### Task requirements
Below is a block of entries; repeat exactly the lines starting at the line that contains "11: (995, 103, 1.96)" and ending at the line that contains "23: (550, 46, 1.14)", both included.

#####

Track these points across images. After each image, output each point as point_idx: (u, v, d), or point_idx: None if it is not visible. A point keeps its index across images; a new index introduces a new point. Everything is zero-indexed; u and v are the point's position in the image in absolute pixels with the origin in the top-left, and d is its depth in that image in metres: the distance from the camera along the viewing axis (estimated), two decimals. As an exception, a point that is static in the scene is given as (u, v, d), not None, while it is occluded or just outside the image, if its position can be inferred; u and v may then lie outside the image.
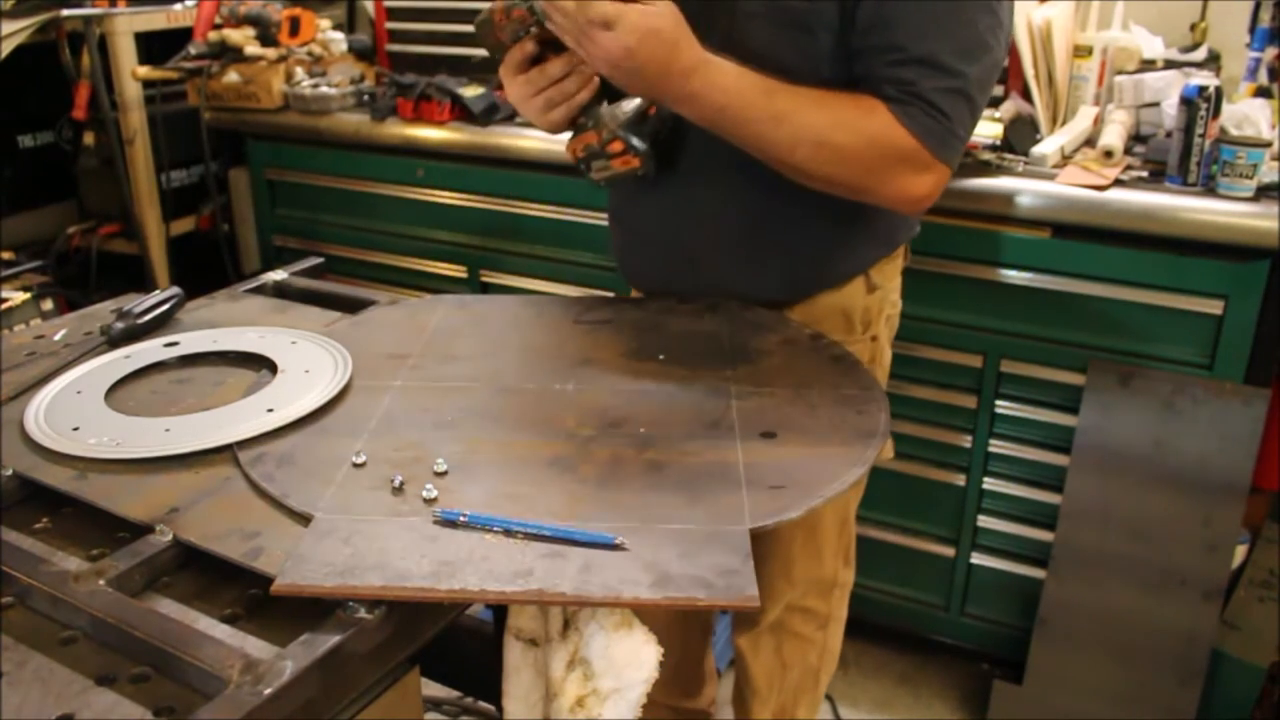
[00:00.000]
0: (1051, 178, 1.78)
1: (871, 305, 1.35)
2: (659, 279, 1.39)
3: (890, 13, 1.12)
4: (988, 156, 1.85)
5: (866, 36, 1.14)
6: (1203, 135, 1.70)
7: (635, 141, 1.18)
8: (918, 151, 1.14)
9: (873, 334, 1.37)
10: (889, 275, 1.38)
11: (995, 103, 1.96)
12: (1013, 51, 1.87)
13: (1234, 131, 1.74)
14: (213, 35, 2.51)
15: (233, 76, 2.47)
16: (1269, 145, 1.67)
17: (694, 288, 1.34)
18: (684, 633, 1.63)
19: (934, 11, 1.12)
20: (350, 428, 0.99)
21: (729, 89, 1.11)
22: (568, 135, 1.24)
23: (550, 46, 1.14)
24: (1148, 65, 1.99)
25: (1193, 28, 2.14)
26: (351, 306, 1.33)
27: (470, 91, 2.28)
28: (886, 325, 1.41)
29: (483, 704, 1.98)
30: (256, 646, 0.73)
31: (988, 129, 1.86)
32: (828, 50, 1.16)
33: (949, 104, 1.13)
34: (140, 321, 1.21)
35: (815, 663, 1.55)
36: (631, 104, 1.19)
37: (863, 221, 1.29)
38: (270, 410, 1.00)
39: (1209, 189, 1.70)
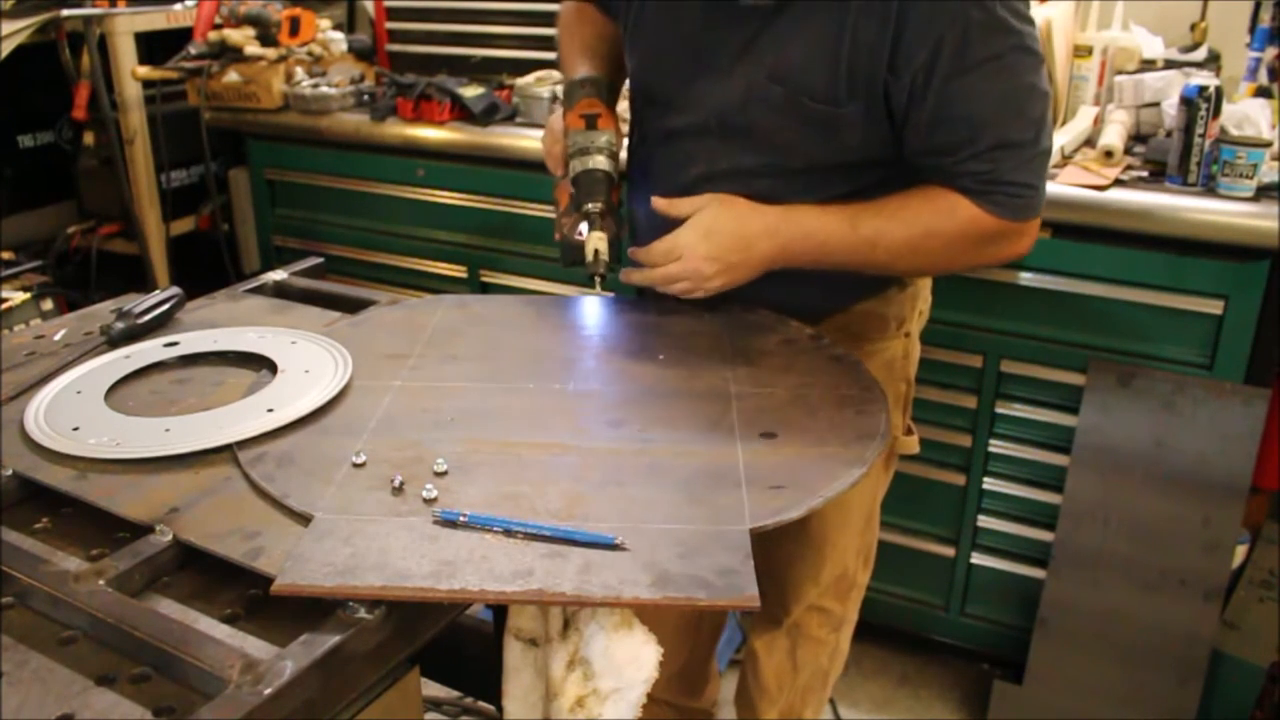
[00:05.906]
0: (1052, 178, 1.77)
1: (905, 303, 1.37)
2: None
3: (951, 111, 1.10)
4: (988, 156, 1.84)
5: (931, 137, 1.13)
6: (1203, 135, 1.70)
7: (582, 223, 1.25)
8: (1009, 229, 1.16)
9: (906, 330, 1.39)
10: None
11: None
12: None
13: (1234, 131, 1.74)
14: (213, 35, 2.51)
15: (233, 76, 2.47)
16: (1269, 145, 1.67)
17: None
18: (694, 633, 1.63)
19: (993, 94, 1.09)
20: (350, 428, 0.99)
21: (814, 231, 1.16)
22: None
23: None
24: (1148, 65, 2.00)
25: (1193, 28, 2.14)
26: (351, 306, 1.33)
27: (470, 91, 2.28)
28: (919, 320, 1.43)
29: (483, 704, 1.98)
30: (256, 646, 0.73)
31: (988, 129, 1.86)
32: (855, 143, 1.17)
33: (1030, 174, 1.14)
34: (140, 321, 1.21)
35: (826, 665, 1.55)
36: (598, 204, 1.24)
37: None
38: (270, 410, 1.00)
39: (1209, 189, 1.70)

#####

### Answer to this exercise
11: (995, 103, 1.96)
12: (1013, 51, 1.87)
13: (1234, 131, 1.74)
14: (213, 35, 2.51)
15: (233, 76, 2.47)
16: (1269, 145, 1.67)
17: (694, 288, 1.34)
18: (684, 633, 1.63)
19: (934, 11, 1.12)
20: (350, 428, 0.99)
21: (729, 89, 1.11)
22: (568, 135, 1.24)
23: (550, 46, 1.14)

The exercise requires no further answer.